Out of the 400 people in the "community survey," 46% had no direct relationship with SPS (not a graduate, no kids in SPS).

It's not surprising that some of the results might have been conspiracy theory, it just switches from "stakeholder" to "public" and needs to be read carefully.

Seattle parent
dan dempsey said…
Mr. Anthony Robinson wrote the following:
"The last School Board (2010 - 2011) was one of the best we’ve had in a recent decades. "

He is either not a close observer or he just does not believe that the extraordinary number of findings by the State Auditor's Office is a big deal.

What criteria does he use for "Best"?

"Best" follower of Ed Reform agenda?
basically said…
I'm developing a little crush on BriRo at the ST, for being so.....factual.

mirmac1 said…
NEWSFLASH! State not fully funding education...zzzzzz.

WA Supreme Court ruling
I have no idea what is going on at Crosscut but clearly I need to find out.

Yes, do blame parents and teachers and communities for MGJ's failures. And Raj's. And Olchefske's.

The first thing I said to MGJ was "Welcome to our district. How can I help?" I never did get any kind of direction or answer from her. And I mean not me personally but what did she ever tell us as parents or community?

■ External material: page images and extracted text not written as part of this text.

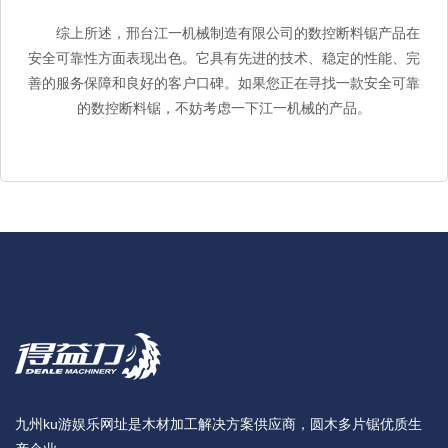
综上所述，邢台江一机械制造有限公司的数控断料锯产品在
安全可靠性方面表现出色。它具有先进的技术、稳定的性能、完
善的服务保障和良好的客户口碑。如果您正在寻找一款安全可靠
的数控断料锯，不妨考虑一下江一机械的产品。
九州ku游娱乐网址是木材加工解决方案供应商，圆木多片锯优质生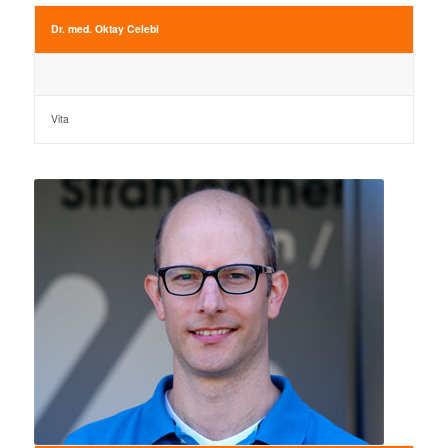
Dr. med. Oktay Celebi
Vita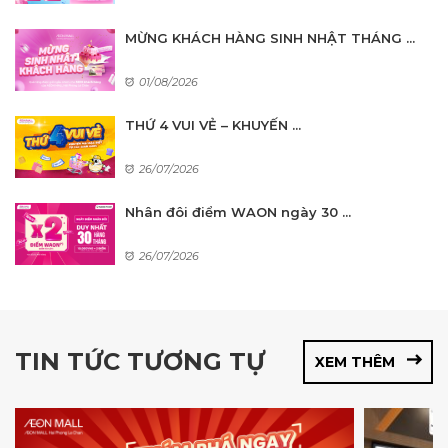
MỪNG KHÁCH HÀNG SINH NHẬT THÁNG ...
01/08/2026
THỨ 4 VUI VẺ – KHUYẾN ...
26/07/2026
Nhân đôi điểm WAON ngày 30 ...
26/07/2026
TIN TỨC TƯƠNG TỰ
XEM THÊM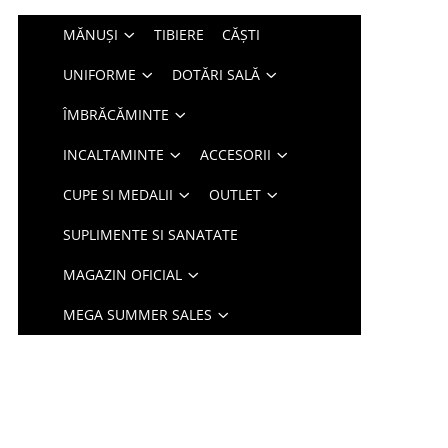
MĂNUȘI
TIBIERE
CĂȘTI
UNIFORME
DOTĂRI SALĂ
ÎMBRĂCĂMINTE
INCALTAMINTE
ACCESORII
CUPE SI MEDALII
OUTLET
SUPLIMENTE SI SANATATE
MAGAZIN OFICIAL
MEGA SUMMER SALES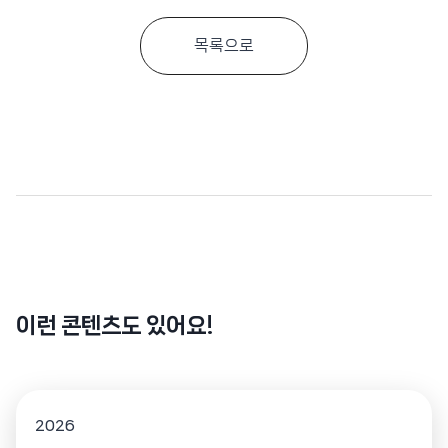
목록으로
이런 콘텐츠도 있어요!
2026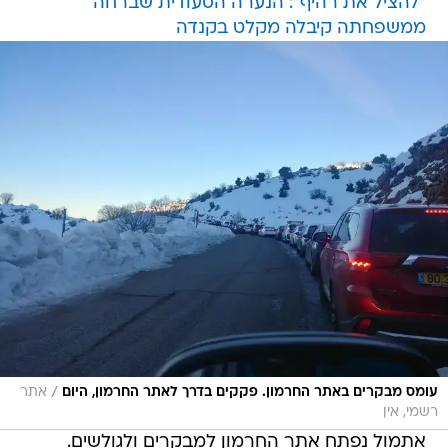
"להציל את רהיף": הנערה הסעודית שברחה
ממשפחתה קיבלה מקלט בקנדה
/
עומס מבקרים באתר החרמון. פקקים בדרך לאתר החרמון, היום
אתר
רשמי, אין
אתמול נפתח אתר החרמון למבקרים ולגולשים.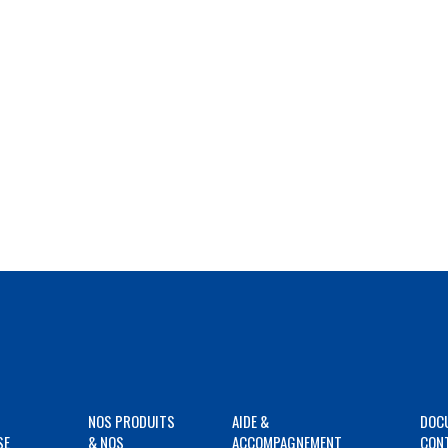
NOS PRODUITS
AIDE &
DOC
SE
& NOS
ACCOMPAGNEMENT
CON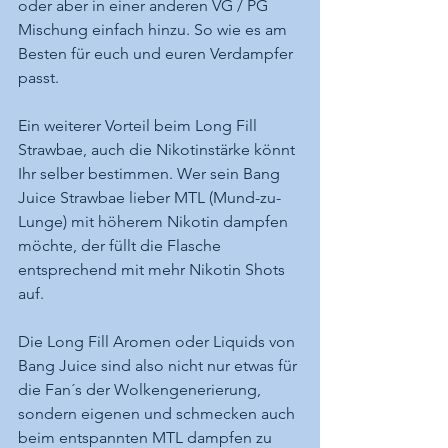
oder aber in einer anderen VG / PG 
Mischung einfach hinzu. So wie es am 
Besten für euch und euren Verdampfer 
passt. 
Ein weiterer Vorteil beim Long Fill 
Strawbae, auch die Nikotinstärke könnt 
Ihr selber bestimmen. Wer sein Bang 
Juice Strawbae lieber MTL (Mund-zu-
Lunge) mit höherem Nikotin dampfen 
möchte, der füllt die Flasche 
entsprechend mit mehr Nikotin Shots 
auf. 
Die Long Fill Aromen oder Liquids von 
Bang Juice sind also nicht nur etwas für 
die Fan´s der Wolkengenerierung, 
sondern eigenen und schmecken auch 
beim entspannten MTL dampfen zu 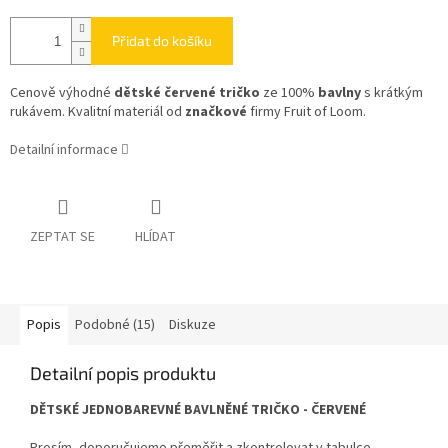
Přidat do košíku
Cenově výhodné
dětské červené tričko
ze 100%
bavlny
s krátkým
rukávem. Kvalitní materiál od
značkové
firmy Fruit of Loom.
Detailní informace
ZEPTAT SE
HLÍDAT
Popis
Podobné (15)
Diskuze
Detailní popis produktu
DĚTSKÉ JEDNOBAREVNÉ BAVLNĚNÉ TRIČKO - ČERVENÉ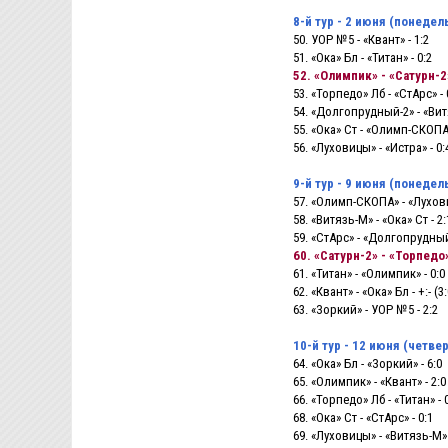
8-й тур - 2 июня (понедел
50. УОР №5 - «Квант» - 1:2
51. «Ока» Бл - «Титан» - 0:2
52. «Олимпик» - «Сатурн-2»
53. «Торпедо» Лб - «СтАрс» - 
54. «Долгопрудный-2» - «Вит
55. «Ока» Ст - «Олимп-СКОПА»
56. «Луховицы» - «Истра» - 0:
9-й тур - 9 июня (понедел
57. «Олимп-СКОПА» - «Лухови
58. «Витязь-М» - «Ока» Ст - 2:
59. «СтАрс» - «Долгопрудный-
60. «Сатурн-2» - «Торпедо»
61. «Титан» - «Олимпик» - 0:0
62. «Квант» - «Ока» Бл - +:- (3:
63. «Зоркий» - УОР №5 - 2:2
10-й тур - 12 июня (четвер
64. «Ока» Бл - «Зоркий» - 6:0
65. «Олимпик» - «Квант» - 2:0
66. «Торпедо» Лб - «Титан» - 
68. «Ока» Ст - «СтАрс» - 0:1
69. «Луховицы» - «Витязь-М» 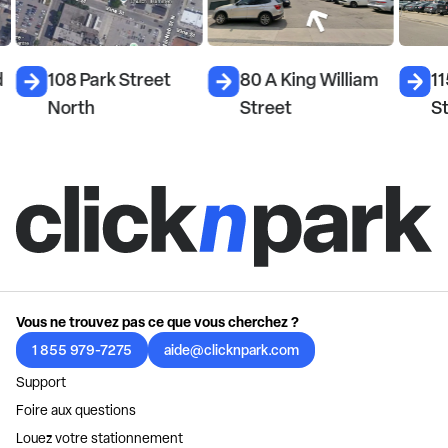
d
108 Park Street
80 A King William
11
North
Street
S
Vous ne trouvez pas ce que vous cherchez ?
1 855 979-7275
aide@clicknpark.com
Support
Foire aux questions
Louez votre stationnement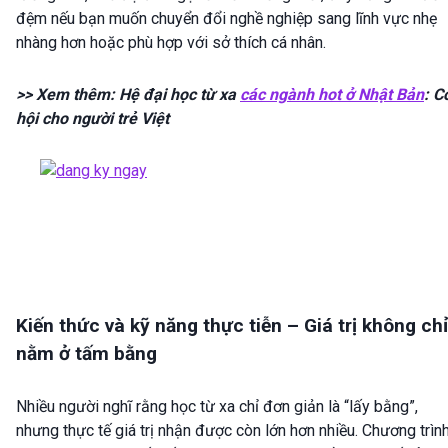
đệm nếu bạn muốn chuyển đổi nghề nghiệp sang lĩnh vực nhẹ
nhàng hơn hoặc phù hợp với sở thích cá nhân.
>> Xem thêm: Hệ đại học từ xa
các ngành hot ở Nhật Bản
: C
hội cho người trẻ Việt
Kiến thức và kỹ năng thực tiễn – Giá trị không chỉ
nằm ở tấm bằng
Nhiều người nghĩ rằng học từ xa chỉ đơn giản là “lấy bằng”,
nhưng thực tế giá trị nhận được còn lớn hơn nhiều. Chương trìn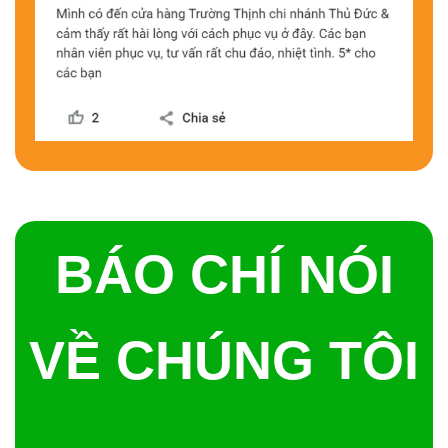
BÁO CHÍ NÓI
VỀ CHÚNG TÔI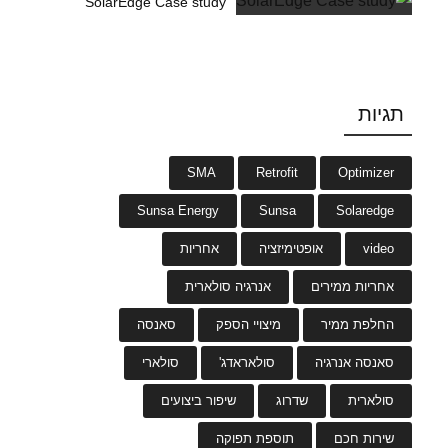
SolarEdge Case study
תגיות
SMA
Retrofit
Optimizer
Sunsa Energy
Sunsa
Solaredge
video
אופטימיזציה
אחריות
אחריות ממירים
אנרגיה סולארית
החלפת ממיר
מיצויי הספק
סאנסה
סאנסה אנרגיה
סולאראדג'
סולארי
סולארית
שדרוג
שיפור ביצועים
שירות חכם
תוספת תפוקה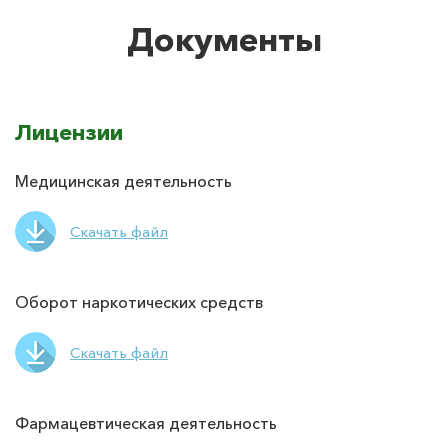
Документы
Лицензии
Медицинская деятельность
Скачать файл
Оборот наркотических средств
Скачать файл
Фармацевтическая деятельность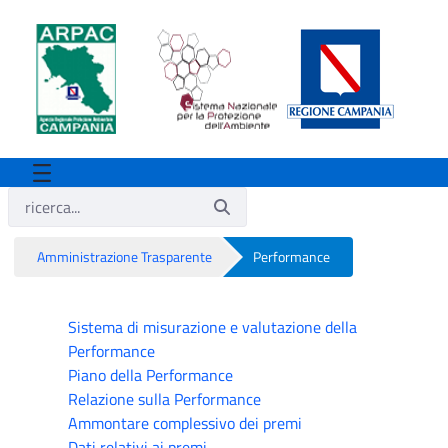
Amministrazione Trasparente
Performance
Performance
Sistema di misurazione e valutazione della
Performance
Piano della Performance
Relazione sulla Performance
Ammontare complessivo dei premi
Dati relativi ai premi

Brian is a smart guy and he's running rings around the other media. They are doing sloppy work and they should be ashamed of it. Either that or leave the education reporting to people who know the issue.
mirmac1 said…
Well, he got a finger-wag or two last night during public testimony but on the whole he is a VAST improvement over the last education (reform) marketer, Shaw.
seattle citizen said…
PI columnist Joel Connelly evidently thinks "several" school board candidates are "bats**t crazy":

This week's Stranger Regrets issue features local politicos and others responding to the Stranger's request for THEIR regrets about the Stranger. Mr. Connelly,, says that he regrets that "Stranger news editor Dominic Holden did not use the phrase 'bats**t crazy' while moderating the debate between Seattle School Board candidates, since several qualified."
Anonymous said…
Interesting. Anthony B. Robinson is the husband of Linda Robinson, principal at Whittier Elementary. That he gets the insiders view and still says all of this is even more disturbing.